Ele me olha desesperado, lágrimas começam a rolar em seu rosto. Ele vem até mim, segura minha mão, me dá um forte e demorado abraço e me beija na testa.

"Prometo que volto para te buscar, não vou te abandonar." Ele diz. Apenas fecho os olhos e soluço baixinho. Ele me dá outro abraço e, um pouco receoso, me solta, se transforma em grifo e levanta voo. Me forço a parar de chorar, apenas naquele momento, não podia demonstrar fraqueza. Continuo pressionando o sangramento, tentando estanca-lo, mas não foi muito efetivo. Meus braços começaram a fraquejar, eu estava fraca por causa do sangue perdido. Abro os olhos e vejo os meio-sangues se aproximando. O mais a frente trazia uma espada com a ponta suja de sangue, supus que fora ele a me acertar, trajava armadura completa como todos os outros, mas seu olhar, além de duro, era um pouco preocupado. Ele viu minha situação e não perdeu tempo raciocinando se eu era ou não inimiga, rasga um pedaço da blusa e o usa para estancar e fazer um rápido curativo. Vez ou outra me lançava um olhar agitado, mas não desviou os olhos do corte que era sua maior preocupação agora. Vejo os outros chegando e se aglomerando a nossa volta, antes que minha visão começasse a escurecer lentamente.

O que havia me perseguido com a lança chegou logo em seguida, deu uma olhada na situação e deu uns tapinhas nas costas do que tratava meu ferimento.

"Bom trabalho Chris, pegou ele de jeito." Disse e se abaixou em minha frente analisando meu corpo indefeso em busca de armas. Eu ainda arfava e começava a suar frio.

"Cala a boca Uriah." Chris responde. "Temos que tirá-lo daqui ou vai morrer e precisamos de informações sobre os outros."

"Eu sei." Diz Uriah. Ele se aproxima e tira a máscara do meu rosto. Tusso um pouco de sangue e encaro sua face sínica que exibia surpresa e curiosidade.

"Pelos deuses! É uma garota." Uriah diz.

"Não importa. TIREM A PEDRA DE CIMA DA ASA DELA E TRAGAM UM CURANDEIRO, RÁPIDO!" Chris grita. Poderia ter ficado acordada, mas não queria enfrentar isso tão cedo e digamos que não foi bem uma opção. Ao lado de Chris, vi a silhueta de uma criança, parecia ter oito anos, tinha cabelos castanhos, olhos vermelhos e usava um vestido marrom, ela brilhava levemente e emitia um certo calor, se aproximou de mim e tocou minha testa, ninguém mais parecia vê-la.
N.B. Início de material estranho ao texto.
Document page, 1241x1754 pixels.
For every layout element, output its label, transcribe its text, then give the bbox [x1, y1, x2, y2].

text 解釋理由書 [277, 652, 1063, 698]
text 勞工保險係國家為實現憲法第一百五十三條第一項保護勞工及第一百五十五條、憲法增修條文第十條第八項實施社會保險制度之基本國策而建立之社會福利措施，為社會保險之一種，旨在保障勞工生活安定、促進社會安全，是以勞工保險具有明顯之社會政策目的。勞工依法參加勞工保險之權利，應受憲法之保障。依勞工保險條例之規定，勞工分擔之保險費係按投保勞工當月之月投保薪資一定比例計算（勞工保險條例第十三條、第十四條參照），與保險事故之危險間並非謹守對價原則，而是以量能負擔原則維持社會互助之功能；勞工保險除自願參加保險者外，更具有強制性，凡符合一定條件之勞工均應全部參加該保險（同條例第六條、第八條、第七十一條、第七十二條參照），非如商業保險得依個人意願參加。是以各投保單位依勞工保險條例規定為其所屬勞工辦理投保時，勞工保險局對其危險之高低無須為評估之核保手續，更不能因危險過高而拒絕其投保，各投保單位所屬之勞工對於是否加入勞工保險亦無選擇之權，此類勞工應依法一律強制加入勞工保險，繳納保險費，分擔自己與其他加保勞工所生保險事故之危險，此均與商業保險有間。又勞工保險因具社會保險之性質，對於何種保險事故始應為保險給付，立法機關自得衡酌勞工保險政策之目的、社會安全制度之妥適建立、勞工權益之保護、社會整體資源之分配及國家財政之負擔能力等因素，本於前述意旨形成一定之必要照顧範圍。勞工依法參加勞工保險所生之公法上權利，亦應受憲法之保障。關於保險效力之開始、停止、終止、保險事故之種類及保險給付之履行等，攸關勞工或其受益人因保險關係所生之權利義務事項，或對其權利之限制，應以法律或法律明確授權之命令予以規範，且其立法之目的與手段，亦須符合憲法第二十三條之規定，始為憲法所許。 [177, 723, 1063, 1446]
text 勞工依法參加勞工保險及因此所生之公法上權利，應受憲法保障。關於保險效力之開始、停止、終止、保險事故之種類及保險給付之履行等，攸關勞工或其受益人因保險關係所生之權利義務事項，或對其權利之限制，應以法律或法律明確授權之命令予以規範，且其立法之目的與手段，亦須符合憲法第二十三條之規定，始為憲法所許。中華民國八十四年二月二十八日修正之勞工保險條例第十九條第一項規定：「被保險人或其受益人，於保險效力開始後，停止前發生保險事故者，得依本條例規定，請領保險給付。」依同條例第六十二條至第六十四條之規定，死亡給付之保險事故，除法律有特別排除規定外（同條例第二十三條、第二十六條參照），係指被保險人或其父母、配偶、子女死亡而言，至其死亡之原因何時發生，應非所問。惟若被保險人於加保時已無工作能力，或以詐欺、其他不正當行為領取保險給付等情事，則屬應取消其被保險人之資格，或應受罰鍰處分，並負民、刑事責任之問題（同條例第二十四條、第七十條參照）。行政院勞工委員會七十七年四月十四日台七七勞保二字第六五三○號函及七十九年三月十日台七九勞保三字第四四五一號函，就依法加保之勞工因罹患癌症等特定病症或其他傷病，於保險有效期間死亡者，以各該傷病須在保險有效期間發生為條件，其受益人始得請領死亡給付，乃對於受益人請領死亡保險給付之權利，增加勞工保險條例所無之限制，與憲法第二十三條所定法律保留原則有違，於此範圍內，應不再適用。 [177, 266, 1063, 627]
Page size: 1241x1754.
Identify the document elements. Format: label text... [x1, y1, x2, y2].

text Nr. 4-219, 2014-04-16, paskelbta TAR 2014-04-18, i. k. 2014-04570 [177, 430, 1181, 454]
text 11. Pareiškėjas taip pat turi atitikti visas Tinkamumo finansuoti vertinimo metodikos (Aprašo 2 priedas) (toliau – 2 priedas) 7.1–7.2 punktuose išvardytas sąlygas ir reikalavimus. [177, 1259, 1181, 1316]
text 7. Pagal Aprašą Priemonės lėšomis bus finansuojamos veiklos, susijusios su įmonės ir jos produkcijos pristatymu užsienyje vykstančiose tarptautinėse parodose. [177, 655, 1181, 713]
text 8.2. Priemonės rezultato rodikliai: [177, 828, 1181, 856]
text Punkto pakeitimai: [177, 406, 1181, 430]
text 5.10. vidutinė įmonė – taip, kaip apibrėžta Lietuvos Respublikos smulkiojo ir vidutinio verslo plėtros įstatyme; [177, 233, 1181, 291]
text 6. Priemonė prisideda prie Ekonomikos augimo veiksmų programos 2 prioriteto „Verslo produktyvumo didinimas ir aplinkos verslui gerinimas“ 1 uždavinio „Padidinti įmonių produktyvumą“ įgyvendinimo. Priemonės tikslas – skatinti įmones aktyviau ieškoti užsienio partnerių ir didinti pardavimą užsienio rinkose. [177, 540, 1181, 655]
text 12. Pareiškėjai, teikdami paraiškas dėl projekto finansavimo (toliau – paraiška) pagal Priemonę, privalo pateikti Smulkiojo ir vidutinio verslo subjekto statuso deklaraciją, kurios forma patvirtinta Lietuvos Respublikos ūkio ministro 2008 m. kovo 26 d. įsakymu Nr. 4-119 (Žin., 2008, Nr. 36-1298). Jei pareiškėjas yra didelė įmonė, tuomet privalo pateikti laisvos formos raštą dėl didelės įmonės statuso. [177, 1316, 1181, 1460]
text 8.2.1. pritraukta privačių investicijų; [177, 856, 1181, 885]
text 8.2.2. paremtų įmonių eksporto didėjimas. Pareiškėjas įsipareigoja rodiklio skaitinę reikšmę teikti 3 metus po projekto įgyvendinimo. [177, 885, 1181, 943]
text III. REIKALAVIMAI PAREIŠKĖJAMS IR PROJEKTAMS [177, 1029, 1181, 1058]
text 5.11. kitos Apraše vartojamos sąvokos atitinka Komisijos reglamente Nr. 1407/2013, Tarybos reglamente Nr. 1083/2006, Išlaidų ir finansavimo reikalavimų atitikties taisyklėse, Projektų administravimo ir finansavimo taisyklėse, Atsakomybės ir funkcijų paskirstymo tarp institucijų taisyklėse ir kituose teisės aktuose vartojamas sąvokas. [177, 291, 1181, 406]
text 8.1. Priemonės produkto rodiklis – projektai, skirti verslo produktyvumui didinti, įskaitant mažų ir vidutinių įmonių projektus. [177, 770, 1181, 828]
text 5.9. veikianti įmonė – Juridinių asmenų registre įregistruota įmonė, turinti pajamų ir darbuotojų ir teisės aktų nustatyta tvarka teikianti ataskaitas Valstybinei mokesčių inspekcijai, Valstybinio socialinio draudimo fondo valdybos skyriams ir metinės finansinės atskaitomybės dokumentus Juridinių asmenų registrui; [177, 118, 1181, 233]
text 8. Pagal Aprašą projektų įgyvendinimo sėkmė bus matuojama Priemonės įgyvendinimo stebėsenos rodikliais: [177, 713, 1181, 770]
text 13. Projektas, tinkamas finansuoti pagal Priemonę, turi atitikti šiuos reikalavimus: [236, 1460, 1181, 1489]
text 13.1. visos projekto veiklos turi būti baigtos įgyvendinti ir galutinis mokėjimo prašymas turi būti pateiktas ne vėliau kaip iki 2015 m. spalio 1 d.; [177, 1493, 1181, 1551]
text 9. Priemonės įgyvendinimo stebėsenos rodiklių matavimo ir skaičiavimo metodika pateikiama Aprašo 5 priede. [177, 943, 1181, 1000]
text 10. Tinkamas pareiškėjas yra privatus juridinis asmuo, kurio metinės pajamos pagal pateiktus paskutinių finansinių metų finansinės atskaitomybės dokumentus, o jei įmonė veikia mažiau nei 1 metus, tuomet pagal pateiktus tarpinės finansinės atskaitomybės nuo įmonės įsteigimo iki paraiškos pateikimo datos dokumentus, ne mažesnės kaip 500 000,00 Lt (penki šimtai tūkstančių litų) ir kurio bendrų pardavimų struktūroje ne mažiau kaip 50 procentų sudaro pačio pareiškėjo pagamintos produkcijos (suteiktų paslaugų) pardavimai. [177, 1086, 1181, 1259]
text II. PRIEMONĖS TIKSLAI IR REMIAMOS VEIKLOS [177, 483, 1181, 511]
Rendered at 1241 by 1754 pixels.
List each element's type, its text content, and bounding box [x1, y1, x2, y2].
"Fez bem, criança. Agora descanse, sua jornada apenas começou." Ela diz. Minha visão começa a tornar-se turva e escurecer, o único som que eu ouvia era o da minha respiração que se tornava um chiado indistinto, minha cabeça lateja e sinto minha consciência se esvaindo. Escuto balbucios enquanto removiam a pedra de cima de mim e o trote de um cavalo, depois disso, mergulho na escuridão.